== EXERCISES TO COMPLETE ==
1. Please write out the section of the TE annotation passage that begins at the words "TEs are important" and ends after the words "their respective system.".
2. Answer these questions from the TE annotation passage, marking each answer with the matching letter:
(a) What do structure-based tools for specific TE types commonly struggle with?
(b) Which tool is named as an adequate alternative for genomes whose repeat landscapes diverge from EDTA's original benchmark species?
(c) What task is described as remaining nontrivial?

While specialized structure-based tools for specific TE types are useful for accurate annotation of full-length LTR elements and DNA TEs, they commonly struggle with TE classification, as we have seen here and previously [1, 8]. Thus, homology-based approaches remain helpful for TE classification, especially since diverse TEs can display structural similarities [9]. For genomes with divergent repeat landscapes from EDTA’s original benchmark species, Repeatmodeler represents an adequate alternative, since it uses homology to known TEs for classification, although manual curation continues to be essential for accurate full-length TE representation [10,11,12]. Pipelines that automate certain steps of the manual curation process (see [13]) are also promising as well as the incorporation of additional tools downstream such as those employed by EDTA.

TEs are important drivers of eukaryotic genome evolution and have contributed to innovations in adaptive evolution. However, de novo TE annotation remains a nontrivial task. As more high-quality genomes are sequenced across phylogenetically diverse species, it is paramount that we develop comprehensive TE annotation pipelines that are robust to a diversity of transposable element landscapes. Benchmarking TE annotation pipelines using a broad set of genomes is also important to fully evaluate pipeline performance and to provide prospective users with more detailed expectations for how a pipeline might apply to their respective system.

== EXCERPTED DATA ==
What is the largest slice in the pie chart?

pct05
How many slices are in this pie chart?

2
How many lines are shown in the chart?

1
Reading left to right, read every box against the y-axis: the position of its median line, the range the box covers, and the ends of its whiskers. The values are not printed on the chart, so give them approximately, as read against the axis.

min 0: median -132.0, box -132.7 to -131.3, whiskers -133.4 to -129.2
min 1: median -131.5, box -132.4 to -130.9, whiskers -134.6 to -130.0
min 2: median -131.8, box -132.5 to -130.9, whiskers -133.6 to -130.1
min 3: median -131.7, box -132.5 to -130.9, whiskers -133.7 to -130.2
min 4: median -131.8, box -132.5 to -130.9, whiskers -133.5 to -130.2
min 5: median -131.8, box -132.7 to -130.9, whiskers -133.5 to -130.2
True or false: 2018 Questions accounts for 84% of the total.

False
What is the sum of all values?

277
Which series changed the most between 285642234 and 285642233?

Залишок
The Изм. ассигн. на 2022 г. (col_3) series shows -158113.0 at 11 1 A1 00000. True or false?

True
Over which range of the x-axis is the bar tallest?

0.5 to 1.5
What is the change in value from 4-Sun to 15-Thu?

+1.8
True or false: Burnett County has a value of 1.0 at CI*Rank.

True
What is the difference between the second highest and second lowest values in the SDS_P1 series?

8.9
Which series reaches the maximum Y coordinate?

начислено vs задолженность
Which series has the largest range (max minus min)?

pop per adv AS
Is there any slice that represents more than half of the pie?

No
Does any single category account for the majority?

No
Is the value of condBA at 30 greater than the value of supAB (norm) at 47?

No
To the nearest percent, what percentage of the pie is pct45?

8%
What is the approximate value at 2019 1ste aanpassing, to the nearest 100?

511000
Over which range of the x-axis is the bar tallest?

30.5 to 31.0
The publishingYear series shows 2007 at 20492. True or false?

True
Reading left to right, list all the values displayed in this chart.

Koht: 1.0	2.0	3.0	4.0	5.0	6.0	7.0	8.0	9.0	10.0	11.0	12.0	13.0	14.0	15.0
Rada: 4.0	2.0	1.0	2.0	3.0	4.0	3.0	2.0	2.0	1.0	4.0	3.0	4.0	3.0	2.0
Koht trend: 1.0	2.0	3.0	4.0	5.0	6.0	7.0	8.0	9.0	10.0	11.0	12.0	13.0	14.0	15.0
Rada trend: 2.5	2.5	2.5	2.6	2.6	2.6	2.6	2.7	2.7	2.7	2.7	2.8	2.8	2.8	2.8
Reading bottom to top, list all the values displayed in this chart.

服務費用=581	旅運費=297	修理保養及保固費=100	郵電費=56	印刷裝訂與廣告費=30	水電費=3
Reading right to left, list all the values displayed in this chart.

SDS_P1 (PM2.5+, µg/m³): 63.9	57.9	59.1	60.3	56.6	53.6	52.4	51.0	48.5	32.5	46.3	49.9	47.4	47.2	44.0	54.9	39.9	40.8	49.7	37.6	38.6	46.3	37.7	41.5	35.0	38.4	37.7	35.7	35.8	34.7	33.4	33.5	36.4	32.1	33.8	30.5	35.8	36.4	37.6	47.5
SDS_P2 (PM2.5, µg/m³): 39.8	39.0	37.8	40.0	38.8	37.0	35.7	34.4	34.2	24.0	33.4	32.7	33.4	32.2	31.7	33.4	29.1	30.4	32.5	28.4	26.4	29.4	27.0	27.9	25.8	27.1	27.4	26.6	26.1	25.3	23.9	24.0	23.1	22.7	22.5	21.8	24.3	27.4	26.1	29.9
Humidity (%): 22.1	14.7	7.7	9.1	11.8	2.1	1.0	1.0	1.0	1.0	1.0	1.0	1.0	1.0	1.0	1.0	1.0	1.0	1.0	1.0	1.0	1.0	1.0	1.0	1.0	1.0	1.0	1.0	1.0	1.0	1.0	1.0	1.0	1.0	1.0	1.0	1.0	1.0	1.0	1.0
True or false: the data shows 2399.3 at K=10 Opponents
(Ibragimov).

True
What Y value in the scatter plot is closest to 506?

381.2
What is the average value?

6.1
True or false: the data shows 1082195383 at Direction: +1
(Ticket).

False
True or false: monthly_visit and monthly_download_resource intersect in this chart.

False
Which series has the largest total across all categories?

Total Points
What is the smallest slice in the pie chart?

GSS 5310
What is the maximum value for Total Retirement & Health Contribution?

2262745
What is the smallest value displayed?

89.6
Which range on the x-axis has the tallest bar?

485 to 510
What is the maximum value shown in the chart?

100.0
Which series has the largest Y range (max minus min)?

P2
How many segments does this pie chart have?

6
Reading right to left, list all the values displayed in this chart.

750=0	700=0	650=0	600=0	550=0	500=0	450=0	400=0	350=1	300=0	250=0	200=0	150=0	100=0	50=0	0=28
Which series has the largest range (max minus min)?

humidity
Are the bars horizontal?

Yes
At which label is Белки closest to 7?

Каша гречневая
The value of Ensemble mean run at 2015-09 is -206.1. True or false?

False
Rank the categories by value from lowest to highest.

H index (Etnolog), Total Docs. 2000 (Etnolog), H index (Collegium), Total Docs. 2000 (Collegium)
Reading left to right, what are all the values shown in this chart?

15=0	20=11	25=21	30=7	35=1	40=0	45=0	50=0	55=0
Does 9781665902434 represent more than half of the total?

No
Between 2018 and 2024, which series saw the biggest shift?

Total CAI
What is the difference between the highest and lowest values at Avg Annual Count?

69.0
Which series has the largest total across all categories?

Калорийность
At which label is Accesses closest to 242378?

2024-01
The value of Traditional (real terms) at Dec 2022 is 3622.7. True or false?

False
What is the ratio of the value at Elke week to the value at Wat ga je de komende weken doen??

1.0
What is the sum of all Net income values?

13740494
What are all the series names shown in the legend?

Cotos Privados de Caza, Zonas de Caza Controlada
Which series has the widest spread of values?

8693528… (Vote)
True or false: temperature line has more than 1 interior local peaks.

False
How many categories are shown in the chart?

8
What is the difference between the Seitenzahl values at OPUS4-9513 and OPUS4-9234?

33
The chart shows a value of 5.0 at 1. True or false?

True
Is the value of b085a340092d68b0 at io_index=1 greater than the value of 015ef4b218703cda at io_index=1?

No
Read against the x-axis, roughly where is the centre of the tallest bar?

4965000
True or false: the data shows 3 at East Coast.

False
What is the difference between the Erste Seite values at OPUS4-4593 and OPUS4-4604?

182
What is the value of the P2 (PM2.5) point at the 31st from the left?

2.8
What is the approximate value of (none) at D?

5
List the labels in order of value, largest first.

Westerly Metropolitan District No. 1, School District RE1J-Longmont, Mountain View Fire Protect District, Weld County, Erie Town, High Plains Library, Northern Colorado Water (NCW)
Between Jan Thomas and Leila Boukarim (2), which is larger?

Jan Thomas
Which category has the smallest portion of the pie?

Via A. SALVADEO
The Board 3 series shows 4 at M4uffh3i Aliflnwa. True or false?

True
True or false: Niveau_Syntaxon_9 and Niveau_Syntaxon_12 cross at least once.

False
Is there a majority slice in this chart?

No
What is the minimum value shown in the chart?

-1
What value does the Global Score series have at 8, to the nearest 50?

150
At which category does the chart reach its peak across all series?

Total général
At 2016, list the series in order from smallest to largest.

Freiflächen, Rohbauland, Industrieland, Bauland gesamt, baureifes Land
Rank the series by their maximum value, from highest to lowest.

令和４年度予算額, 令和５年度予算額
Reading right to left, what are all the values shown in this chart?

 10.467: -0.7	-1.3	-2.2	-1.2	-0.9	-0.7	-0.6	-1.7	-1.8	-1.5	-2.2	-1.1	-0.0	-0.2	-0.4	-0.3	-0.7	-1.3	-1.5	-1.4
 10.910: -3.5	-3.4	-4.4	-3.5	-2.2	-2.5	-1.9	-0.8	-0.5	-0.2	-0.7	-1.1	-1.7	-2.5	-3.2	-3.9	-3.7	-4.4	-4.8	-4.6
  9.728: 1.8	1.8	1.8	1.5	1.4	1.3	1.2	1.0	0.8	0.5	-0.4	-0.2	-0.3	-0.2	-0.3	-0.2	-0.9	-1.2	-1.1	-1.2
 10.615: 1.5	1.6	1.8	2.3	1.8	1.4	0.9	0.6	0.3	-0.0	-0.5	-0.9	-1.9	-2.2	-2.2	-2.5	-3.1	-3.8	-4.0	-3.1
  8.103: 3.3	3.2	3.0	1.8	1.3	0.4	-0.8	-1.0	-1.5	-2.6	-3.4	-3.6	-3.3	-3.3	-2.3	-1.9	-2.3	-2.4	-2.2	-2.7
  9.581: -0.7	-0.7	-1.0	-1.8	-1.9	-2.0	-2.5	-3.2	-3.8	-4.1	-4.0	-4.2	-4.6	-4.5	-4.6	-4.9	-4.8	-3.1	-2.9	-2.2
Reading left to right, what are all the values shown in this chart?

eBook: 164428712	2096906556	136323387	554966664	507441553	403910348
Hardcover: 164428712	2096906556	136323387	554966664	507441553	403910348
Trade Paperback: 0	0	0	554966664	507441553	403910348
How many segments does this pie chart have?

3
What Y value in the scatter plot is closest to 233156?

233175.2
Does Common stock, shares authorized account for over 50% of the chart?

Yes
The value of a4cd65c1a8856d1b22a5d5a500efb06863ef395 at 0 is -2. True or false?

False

== EXERCISE RESULTS ==
1.
TEs are important drivers of eukaryotic genome evolution and have contributed to innovations in adaptive evolution. However, de novo TE annotation remains a nontrivial task. As more high-quality genomes are sequenced across phylogenetically diverse species, it is paramount that we develop comprehensive TE annotation pipelines that are robust to a diversity of transposable element landscapes. Benchmarking TE annotation pipelines using a broad set of genomes is also important to fully evaluate pipeline performance and to provide prospective users with more detailed expectations for how a pipeline might apply to their respective system.

2.
(a) TE classification
(b) Repeatmodeler
(c) De novo TE annotation